衛天青擺手道:「事到如今,各為其主,也不必爭論這些。裴將軍,你說的不錯,本將是要折返梁州,你心中的打算,我自然是清楚的,以通州為誘餌,伏擊援兵,隨後趁勢襲取梁州只是很可惜,你想的很高明,但是想要奪下梁州,只能是痴心妄想。」

「我知道,衛統制既然從梁州出兵,自然也是對梁州的防務進行了嚴密的部署。」裴績道:「我並沒有想過能夠順利拿下梁州。」

衛天青笑道:「我倒是要勸你們,早退為妙。以西北軍今日之實力,也不過能與我們交鋒一次而已,朝廷很快就會調集兵馬涌入西山,比起朝廷,西北實在沒有任何的優勢,你們的糧草,還能堅持幾天?」

裴績臉色微變,苦笑道:「衛統制果然是一針見血,不錯,這確實是我們的軟肋。」

「並非軟肋,而是你們致命之傷。」衛天青道:「裴將軍,你的聲明,衛某早有耳聞,聽說你統兵有方,是難得的將才,不過現在看來,也並無傳聞中那般厲害,說的不客氣,陰謀詭計或許有之,但是目光短淺,實在不是成就大事之人。」

裴績笑著拱手道:「還望衛統制指教。」

「西北軍是個什么情況,你比我清楚,能夠奪下西谷關,對你們已經實屬僥幸。」衛天青虎目圓睜,「可是你們貿然出兵關內,實屬不智。」

「哦?」裴績氣定神閑,帶著淡淡笑意。

「西北軍如果出兵太少,想要在關內擴張實力,那只是痴人說夢。」衛天青不客氣道:「可是如果出兵太多,你們自問能夠負擔得起?你們西北,現在依然是一貧如洗,照我來看,便如同一個乞丐,看到別人在爭家產,也想趁亂撈一杯羹,還自以為是,只可惜最後還是要頭破血流,說不定就連性命也要斷送。」

「乞丐?」裴績哈哈笑道:「衛統制這個比喻,當真有趣。」

衛天青大口吃菜,端杯飲了一口酒,才道:「我知道楚歡的性情,既然下定決心要與秦國拼個你死我活,那就很難再勸說回頭。裴將軍,楚歡年輕氣盛,我只盼你在他身邊多為他考慮一些,與秦國為敵,終究不會有什么好下場,我不想看到他因此而粉身碎骨,如果他能夠擯棄前嫌,為朝廷效力,未嘗不會福澤子孫!」

「衛統制當真這樣看?」裴績淡淡笑道:「楚督如果當真效忠朝廷,你覺得如今那位所謂的定武新君,會讓楚督光耀門楣,福澤子孫?」

衛天青拿著筷子,停在半中間,猶豫一下,並無說話,只是緩緩將筷上食物放入口中。

「酒足飯飽。」衛天青連續吃了小片刻,也不說話,終是放下筷子,道:「裴將軍,多謝款待,衛某告辭。」便要起身,裴績只是含笑看著,並不說話。

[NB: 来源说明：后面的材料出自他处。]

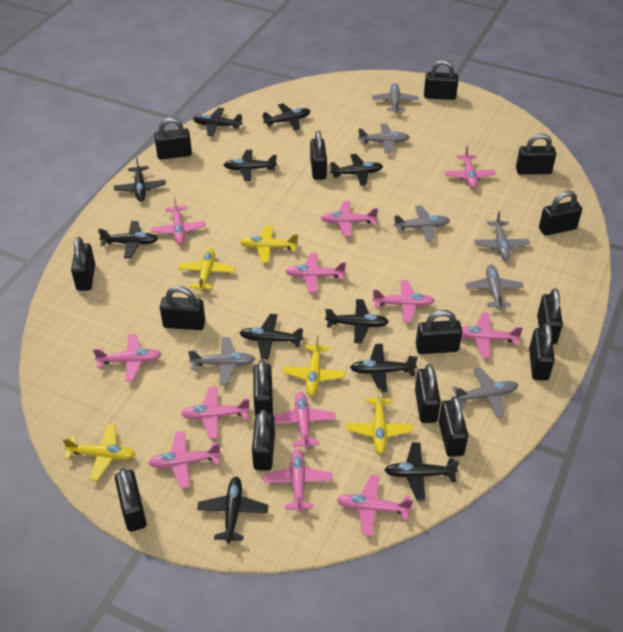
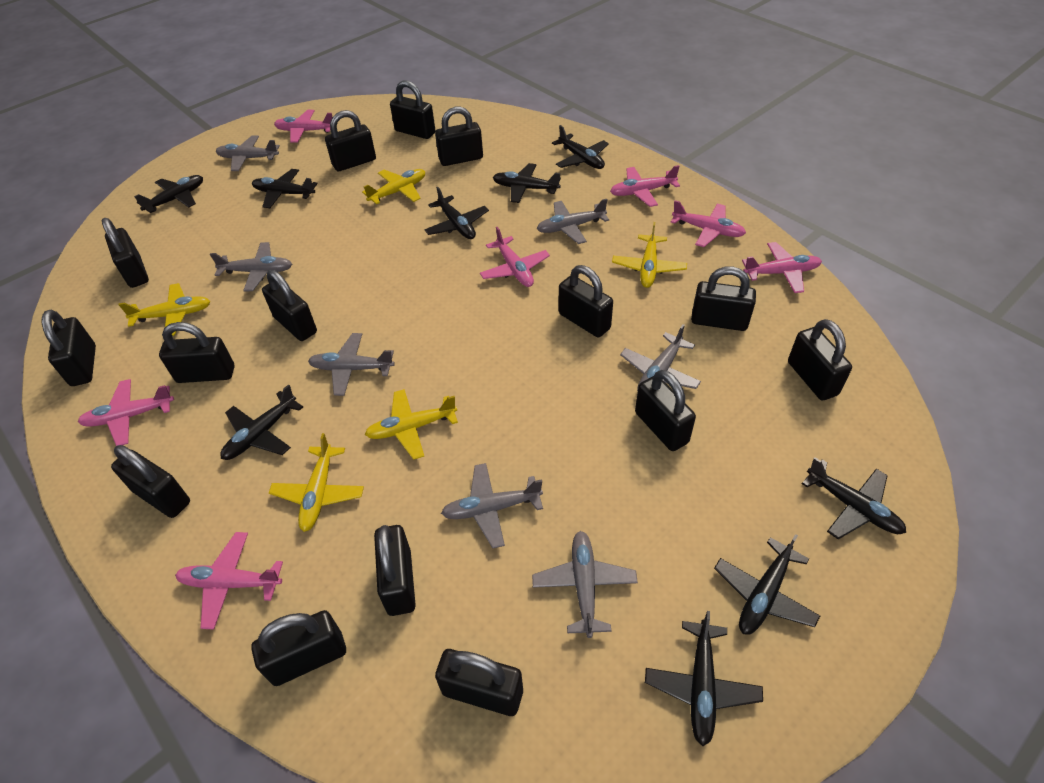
black plane: 11 -> 9
pink plane: 12 -> 7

衛天青雙腿尚未站起,卻感覺頭暈眼花,雙腿一軟,竟是重新坐了下去,他先是一驚,隨即眼中顯出怒色,便要伸手拔刀,怒聲道:「你!」

裴績搖頭道:「衛統制放心,你看上去十分疲憊,酒足飯飽之後,總要睡上片刻,否則便是裴某待客不周我保證等你醒來之後,天地任你游,誰也不會攔阻你。」

衛天青握著刀,想要拔出來,卻沒了力氣,眼前一陣模糊,整個人已經側躺下去。